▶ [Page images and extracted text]
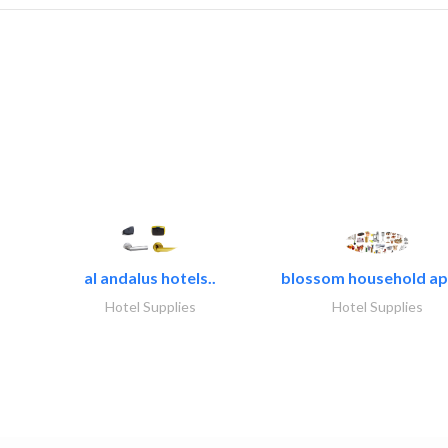
al andalus hotels..
blossom household app
Hotel Supplies
Hotel Supplies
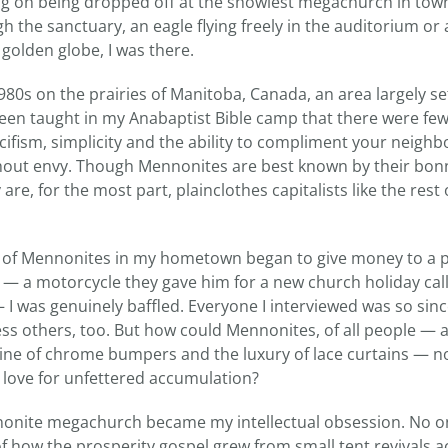
ing on being dropped off at the showiest megachurch in town.
h the sanctuary, an eagle flying freely in the auditorium o
 golden globe, I was there.
80s on the prairies of Manitoba, Canada, an area largely se
een taught in my Anabaptist Bible camp that there were few 
cifism, simplicity and the ability to compliment your neighb
out envy. Though Mennonites are best known by their bon
re, for the most part, plainclothes capitalists like the rest 
of Mennonites in my hometown began to give money to a p
— a motorcycle they gave him for a new church holiday call
 I was genuinely baffled. Everyone I interviewed was so sin
ess others, too. But how could Mennonites, of all people — a
hine of chrome bumpers and the luxury of lace curtains — n
 love for unfettered accumulation?
nonite megachurch became my intellectual obsession. No o
f how the prosperity gospel grew from small tent revivals a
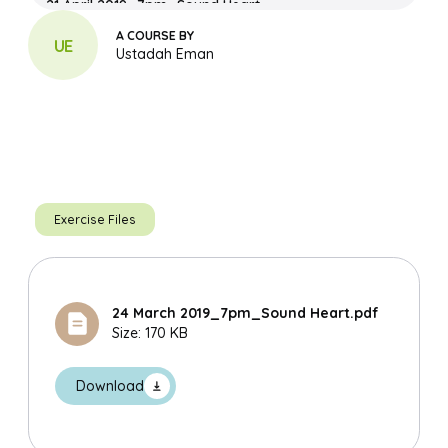
21 April 2019_7pm_Sound Heart
Download File
A COURSE BY
UE
Ustadah Eman
Sound Heart With The Names Of Allah_Compiled
Download File
03 March 2019_7pm_Sound Heart
Download File
Exercise Files
24 March 2019_7pm_Sound Heart.pdf
Size: 170 KB
Search
Download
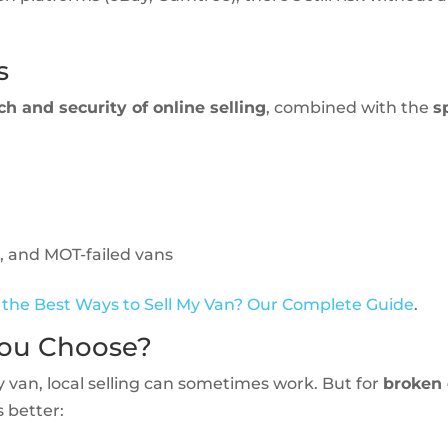
s
ch and security of online selling
, combined with the
s
, and MOT-failed vans
the Best Ways to Sell My Van? Our Complete Guide
.
You Choose?
y van, local selling can sometimes work. But for
broken 
s better:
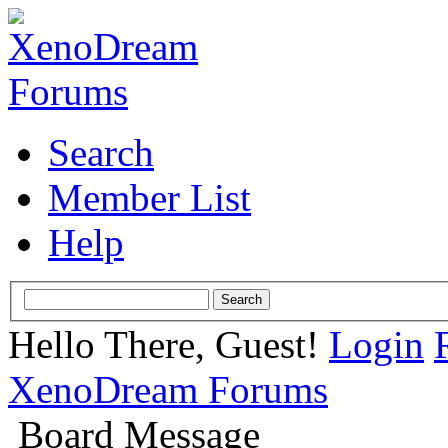
Search
Member List
Help
Hello There, Guest!
Login
XenoDream Forums
Board Message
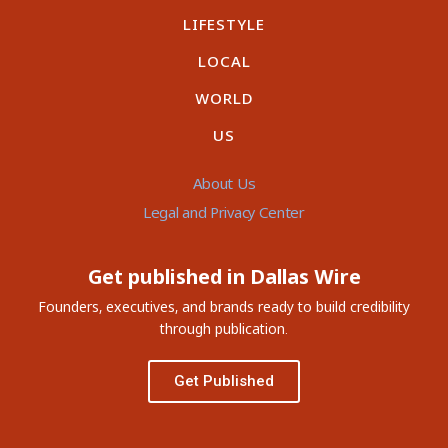
LIFESTYLE
LOCAL
WORLD
US
About Us
Legal and Privacy Center
Get published in Dallas Wire
Founders, executives, and brands ready to build credibility
through publication.
Get Published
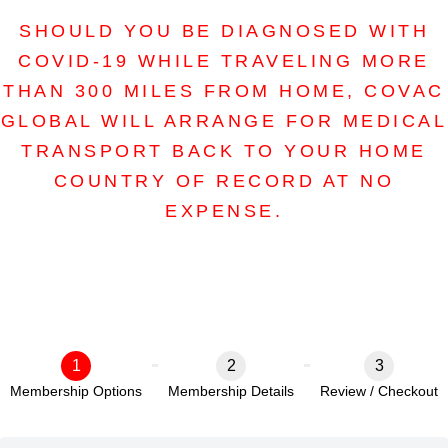
SHOULD YOU BE DIAGNOSED WITH
COVID-19 WHILE TRAVELING MORE
THAN 300 MILES FROM HOME, COVAC
GLOBAL WILL ARRANGE FOR MEDICAL
TRANSPORT BACK TO YOUR HOME
COUNTRY OF RECORD AT NO
EXPENSE.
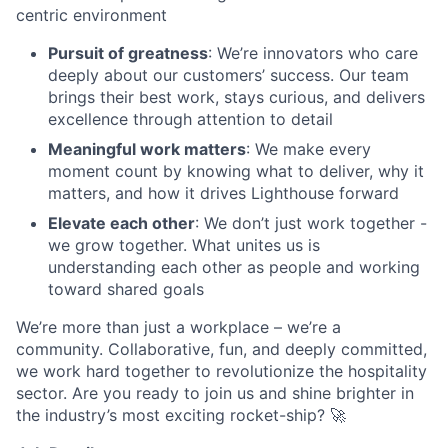
centric environment
Pursuit of greatness
: We’re innovators who care
deeply about our customers’ success. Our team
brings their best work, stays curious, and delivers
excellence through attention to detail
Meaningful work matters
: We make every
moment count by knowing what to deliver, why it
matters, and how it drives Lighthouse forward
Elevate each other
: We don’t just work together -
we grow together. What unites us is
understanding each other as people and working
toward shared goals
We’re more than just a workplace – we’re a
community. Collaborative, fun, and deeply committed,
we work hard together to revolutionize the hospitality
sector. Are you ready to join us and shine brighter in
the industry’s most exciting rocket-ship? 🚀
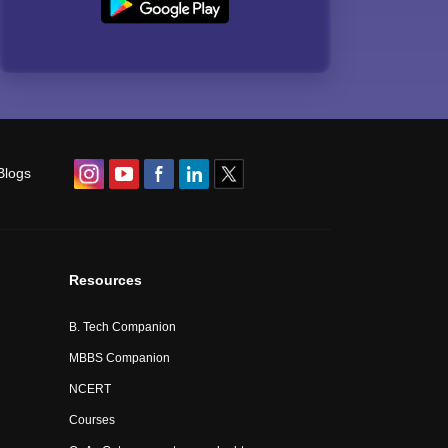
Blogs
Resources
B. Tech Companion
MBBS Companion
NCERT
Courses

▶ [What you should do]
Only the lines above that hold "together" are wanted. Show every one of them.

▶ [Result for this task]
: We don’t just work together -
we grow together. What unites us is
we work hard together to revolutionize the hospitality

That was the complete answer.